92 The applicant misunderstands the relevance of Plaintiff M1. As submitted by the respondent, the issue in this application as articulated by the applicant is the extent of consideration required (and whether an inference can be drawn that the issue was not considered). The extent of the required consideration will depend on how, if at all, the issue was articulated by the parties.
93 Unlike the inherent ambiguity of the term "intimate partner" which arose in Deng, a former spouse is more plainly a "family member". I accept the Minister's submission that the former spousal relationship was of sufficient seriousness, longevity, and involved the rearing of children such that the position of JA is much closer to the position of the sister in Deng at [125] than the intimate partner in Deng such that they would be considered a family member without more express consideration.
94 Furthermore, contrary to the applicant's submission, the Tribunal did consider "family violence" (at T[79]). It makes a finding that it is satisfied that the applicant's violence towards the former husband (in the form of threatening text messages) was "family violence". Further, the Tribunal went on to consider whether other breaches of DVOs by the applicant constituted "family violence" and determined that they were not "family violence" according to that definition (at T[103]-[105]) and gave very little weight to them (at T[106]).
95 The applicant was granted leave, after the hearing, to make further submissions in relation to the Minister's submission regarding the issue raised by Plaintiff M1: The extent of consideration of an issue required (and whether an inference may be drawn that it was not considered) when the issue was not articulated by the parties.

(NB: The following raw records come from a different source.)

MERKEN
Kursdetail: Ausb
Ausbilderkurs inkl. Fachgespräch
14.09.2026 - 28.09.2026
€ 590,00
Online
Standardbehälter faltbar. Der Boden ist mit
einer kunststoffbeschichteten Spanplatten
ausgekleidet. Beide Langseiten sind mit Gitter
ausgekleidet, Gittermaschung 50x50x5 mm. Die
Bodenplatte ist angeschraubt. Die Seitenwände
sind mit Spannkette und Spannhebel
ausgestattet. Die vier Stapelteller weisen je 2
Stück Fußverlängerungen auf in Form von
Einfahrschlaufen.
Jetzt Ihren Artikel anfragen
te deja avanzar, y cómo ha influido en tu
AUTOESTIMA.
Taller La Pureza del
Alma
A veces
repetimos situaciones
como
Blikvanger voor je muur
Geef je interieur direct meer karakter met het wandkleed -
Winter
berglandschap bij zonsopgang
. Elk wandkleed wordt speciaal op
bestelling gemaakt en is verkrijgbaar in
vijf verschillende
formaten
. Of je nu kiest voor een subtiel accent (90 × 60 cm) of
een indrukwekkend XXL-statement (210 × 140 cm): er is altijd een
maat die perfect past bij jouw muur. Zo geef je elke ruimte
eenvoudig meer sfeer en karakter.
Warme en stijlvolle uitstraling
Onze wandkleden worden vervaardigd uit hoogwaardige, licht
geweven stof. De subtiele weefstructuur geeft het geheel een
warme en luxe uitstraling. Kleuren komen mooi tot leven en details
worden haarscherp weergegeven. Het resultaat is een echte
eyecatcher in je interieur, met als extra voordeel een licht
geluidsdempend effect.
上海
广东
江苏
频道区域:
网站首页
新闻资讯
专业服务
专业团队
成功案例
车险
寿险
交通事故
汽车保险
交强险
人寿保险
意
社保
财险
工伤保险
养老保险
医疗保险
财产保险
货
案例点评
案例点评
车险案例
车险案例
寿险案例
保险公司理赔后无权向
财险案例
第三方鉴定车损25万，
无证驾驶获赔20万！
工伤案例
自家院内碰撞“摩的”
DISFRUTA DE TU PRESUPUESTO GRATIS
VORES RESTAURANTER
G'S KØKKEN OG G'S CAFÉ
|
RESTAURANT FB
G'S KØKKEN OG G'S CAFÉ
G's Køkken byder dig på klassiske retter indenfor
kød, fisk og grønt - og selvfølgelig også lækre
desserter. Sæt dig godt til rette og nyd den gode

96 The applicant then after hearing sought to adduce evidence of the Statement of Facts, Issues and Contentions lodged by the applicant in the Tribunal proceeding that was the subject of the decision in Deng. The applicant sought to rely on this evidence for the purpose of expanding on her submission regarding the comparative strength of the applicant's case to that that of Mr Deng. This falls outside the scope of leave granted by the Court to make further submissions and is rejected.
97 Furthermore, the applicant's further submissions filed after hearing regarding the "first proposition" (which was a further argument with respect to ground 2 and how Deng was to be interpreted) also are outside the scope of leave granted.
98 Given my finding that ground 1 is not made out I do not need to consider the question of materiality. However, I accept if I am wrong in this regard that the applicant would meet the threshold of materiality.